Languedoc (talk) 5:49, 26 December 2016 (MDT)[edit]
Well I had to really search to find this page and I'm a super new user. Since I have no idea whats going on I'll just make some suggestions i think would've helped me Having a page dedicated to a tutorial on how to use this website, in using templates or editing syntax in general, having an irc people can join and talk on in person, or even a discord/skype group so we can just ask questions to eachother and get info. I'd like to see everything tagged thats clarly unbalanced on purpose, or put into an entire different section, maybe even things that are specifically adapting other source materials like the estus flask (which to me is a crowning example of something well balanced and adjusted to DnD)or maybe even using a whole new website with built-in templates and sorting features you dont need to frankenstein code together to use
--Kydo (talk) 09:43, 28 December 2016 (MST)[edit]
Howdy Langeudoc! We actually have added several of these things since this discussion began several months ago! If you look in the sidebar, you'll likely notice a link to our Help:Portal. Contained therein is an entire page about Help:Editing! If you have any difficulties understanding any aspect of those pages, feel free to bring it up in the talk pages! I see I've been slacking on my duties as a greeter. I'm supposed to be giving new members a greeting message that links them to that stuff. Sorry for my laziness.
There used to be a chat room, but it got dropped for a lot of reasons. I have considered starting one, but there isn't enough consistent community traffic to support it again yet, and it would really just be an alternative to the forum format we already have, where discussions will simply be lost and forgotten.
Pages which are adapting intellectual property must be marked with the {{Copyright Disclaimer}}. If you find any which are not properly marked, please apply the template to them.
There simply should not be content that is intentionally imbalanced. If something is imbalanced, then it is incomplete, and should be corrected or removed. (The exception is if it is actually a work of comedy.)

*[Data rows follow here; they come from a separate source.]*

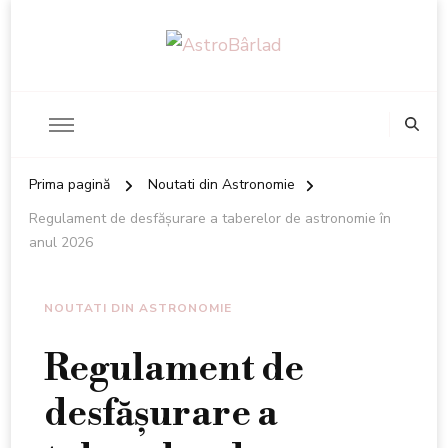
AstroBâ
Prima pagină
Noutati din Astronomie
Regulament de desfăşurare a taberelor de astronomie în
anul 2026
NOUTATI DIN ASTRONOMIE
Regulament de
desfăşurare a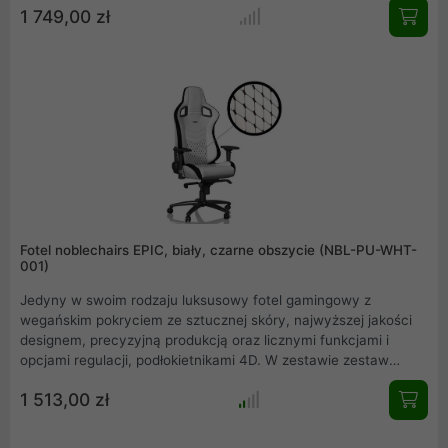
1 749,00 zł
rozwiązania konstrukcyjne to znak firmowy marki noblechairs
już na początku ich drogi .
Fotel noblechairs EPIC, biały, czarne obszycie (NBL-PU-WHT-
001)
Jedyny w swoim rodzaju luksusowy fotel gamingowy z
wegańskim pokryciem ze sztucznej skóry, najwyższej jakości
designem, precyzyjną produkcją oraz licznymi funkcjami i
opcjami regulacji, podłokietnikami 4D. W zestawie zestaw
poduszek premium .
1 513,00 zł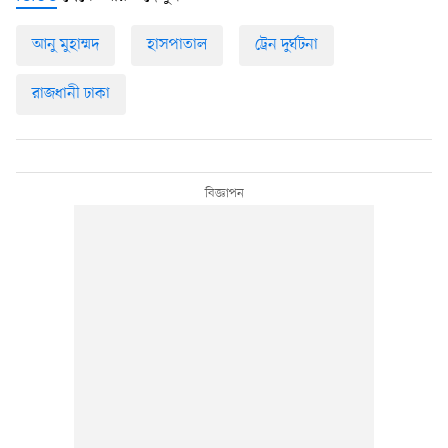
আনু মুহাম্মদ
হাসপাতাল
ট্রেন দুর্ঘটনা
রাজধানী ঢাকা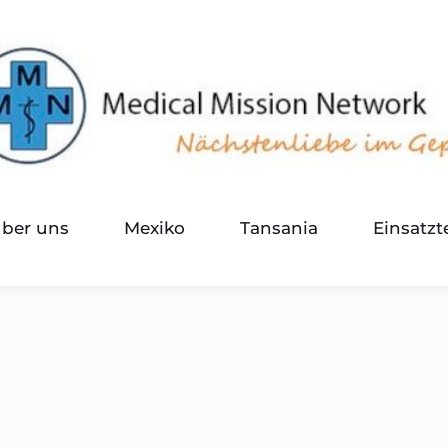
über uns
Mexiko
Tansania
Einsatz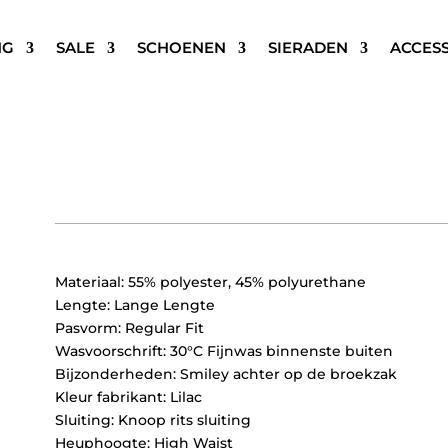
NG
SALE
SCHOENEN
SIERADEN
ACCES
REFINED DEPARTMENT ELIS
Oorspronkelijke
Huidige
€
79,95
€
39,97
prijs
prijs
was:
is:
€79,95.
€39,97.
Materiaal: 55% polyester, 45% polyurethane
Lengte: Lange Lengte
Pasvorm: Regular Fit
Wasvoorschrift: 30°C Fijnwas binnenste buiten
Bijzonderheden: Smiley achter op de broekzak
Kleur fabrikant: Lilac
Sluiting: Knoop rits sluiting
Heuphoogte: High Waist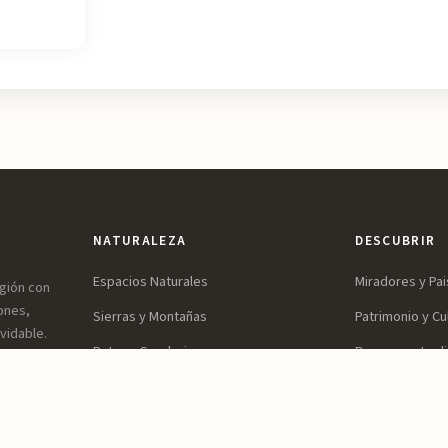
NATURALEZA
DESCUBRIR
Espacios Naturales
Miradores y Pai
egión con
ones,
Sierras y Montañas
Patrimonio y Cu
vidable.
Rutas y Senderismo
Parques y Jard
Ríos, Embalses y Humedales
Ocio y Aventur
Playas y Costa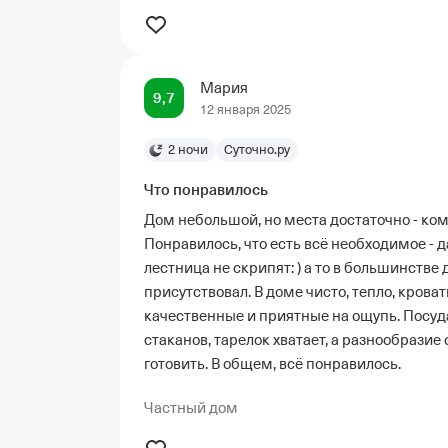
Мария
9,7
12 января 2025
2 ночи
Суточно.ру
Что понравилось
Дом небольшой, но места достаточно - ко
Понравилось, что есть всё необходимое - д
лестница не скрипят: ) а то в большинстве 
присутствовал. В доме чисто, тепло, кров
качественные и приятные на ощупь. Посуд
стаканов, тарелок хватает, а разнообрази
готовить. В общем, всё понравилось.
Частный дом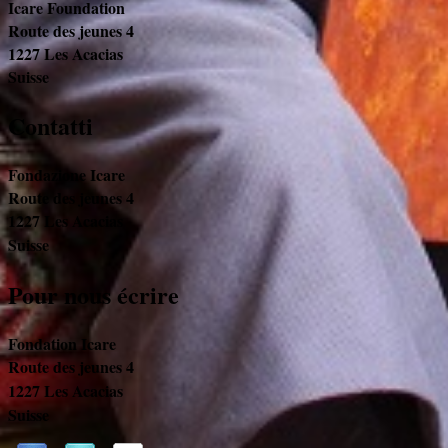
Icare Foundation
Route des jeunes 4
1227 Les Acacias
Suisse
Contatti
Fondazione Icare
Route des jeunes 4
1227 Les Acacias
Suisse
Pour nous écrire
Fondation Icare
Route des jeunes 4
1227 Les Acacias
Suisse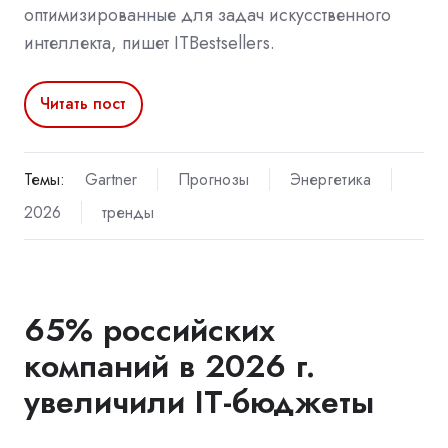
оптимизированные для задач искусственного
интеллекта, пишет ITBestsellers.
Читать пост
Темы:
Gartner
Прогнозы
Энергетика
2026
тренды
65% российских
компаний в 2026 г.
увеличили IT-бюджеты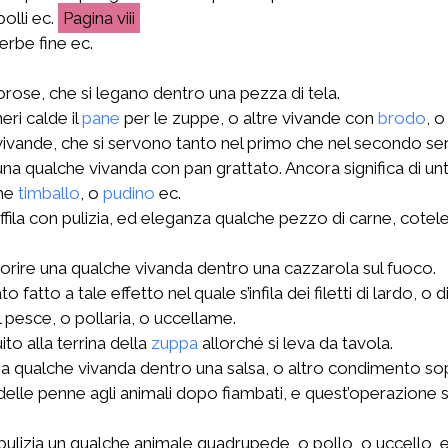
polli ec.
viii
erbe fine ec.
orose, che si legano dentro una pezza di tela.
eri calde il
pane
per le zuppe, o altre vivande con
brodo
, o
e vivande, che si servono tanto nel primo che nel secondo ser
una qualche vivanda con pan grattato. Ancora significa di u
che
timballo
, o
pudino
ec.
 raffila con pulizia, ed eleganza qualche pezzo di carne, cote
saporire una qualche vivanda dentro una cazzarola sul fuoco.
fatto a tale effetto nel quale s’infila dei filetti di lardo, o d
l pesce, o pollaria, o uccellame.
ito alla terrina della
zuppa
allorché si leva da tavola.
 una qualche vivanda dentro una salsa, o altro condimento s
o delle penne agli animali dopo fiambati, e quest’operazione si
ulizia un qualche animale quadrupede, o pollo, o uccello, e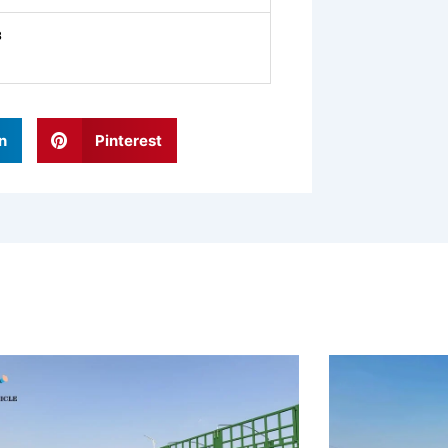
з
n
Pinterest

Actually, there isn't any Frankenstein coding happening here. It's just regular wiki markup. I'm not sure how we could make a program that can somehow interpret whether a page is "balanced" or "complete". That, I think, would be a true Frankenstein's monster. The templates we have here, while encouraged, are only a bare minimum. People can change them and expand upon them in individual pages. It's all just text. Having an unfeeling and unthinking program that just arbitrarily slaps templates on pages based on some contrived requirements would just make a mess.
Oportet (talk) 11:16, 28 December 2016 (MST)[edit]
Bit off-topic, but I'm looking for clarification on Kydo's comment of intentionally imbalanced content. I'm working on revamping a variant rule for playing as a monster (WIP page here) and, after discussion on the talk page, made the decision to throw out balance. I put a design disclaimer on the page to warn readers. Is that okay, or should it be revamped?
And while I'm here, when I was running homebrew content for a game I was DM'ing, one of my players tried to submit a character with an April Fool's class. Thankfully, the template was applied and clearly visible, so I was able to quickly explain why they needed to choose another class. The player turned out to be the kind that tries to argue proficiency in saving throws stacks with skill proficiency, so I'm pretty sure he was actively seeking out game-breaking material. I can't say whether splitting April Fool's content off will help avoid these situations, but I can say that the April Fool's template works.
BTW, when I was first editing, the first editing guide I saw was the one linked at the bottom of the edit window (this one). Compared to D&D Wiki's editing guide, it's not very helpful. Plus it looks misleadingly official; I didn't even assume there was another editing guide until I got a post on my talk page. Is it possible to change that link?
--Kydo (talk) 12:10, 28 December 2016 (MST)[edit]
That works fine. A design disclaimer specifies you're working on a different standard. When I say imbalanced, I mean dysfunctional in its own playstyle when compared against the standards set therein. For example, if I made a race for 5e, intended to be played in a totally normal game, and gave that race a trait of "immunity to everything" with the intent of completely defying any standards whatsoever, that's not worthwhile in my mind. I don't think the wiki should be home to heaps of content made by people who want to somehow legitimize an arbitrary power fantasy. I know it kind of is at the moment, but I don't think it should be that way, mainly because I don't see how sharing such material would be beneficial. Aside from the person who made it, who will use it?
I agree. All of our templates work well when they are used. It's just the application part we're struggling on. (That's changing fast though. Very cool, the way things have been improving around here)
What the heck?? How did you get linked to mediawiki? I don't even know where that link is! I've never even gone to that page! Back when I first started, our metapages had a link to a 6-years out-of-date version of the Wikipedia wiki markup page. I think we've improved a lot since then!
EDIT: OH< I SEE IT!!! Yeah, I totally never even noticed that little link next to the cancel link. I've been using this site for years! I agree it should be changed, but I don't know how to edit that one. I'm assuming it's controlled by a CSS document somewhere, but I have no idea how to even begin looking for it. We should point it out to a bureaucrat.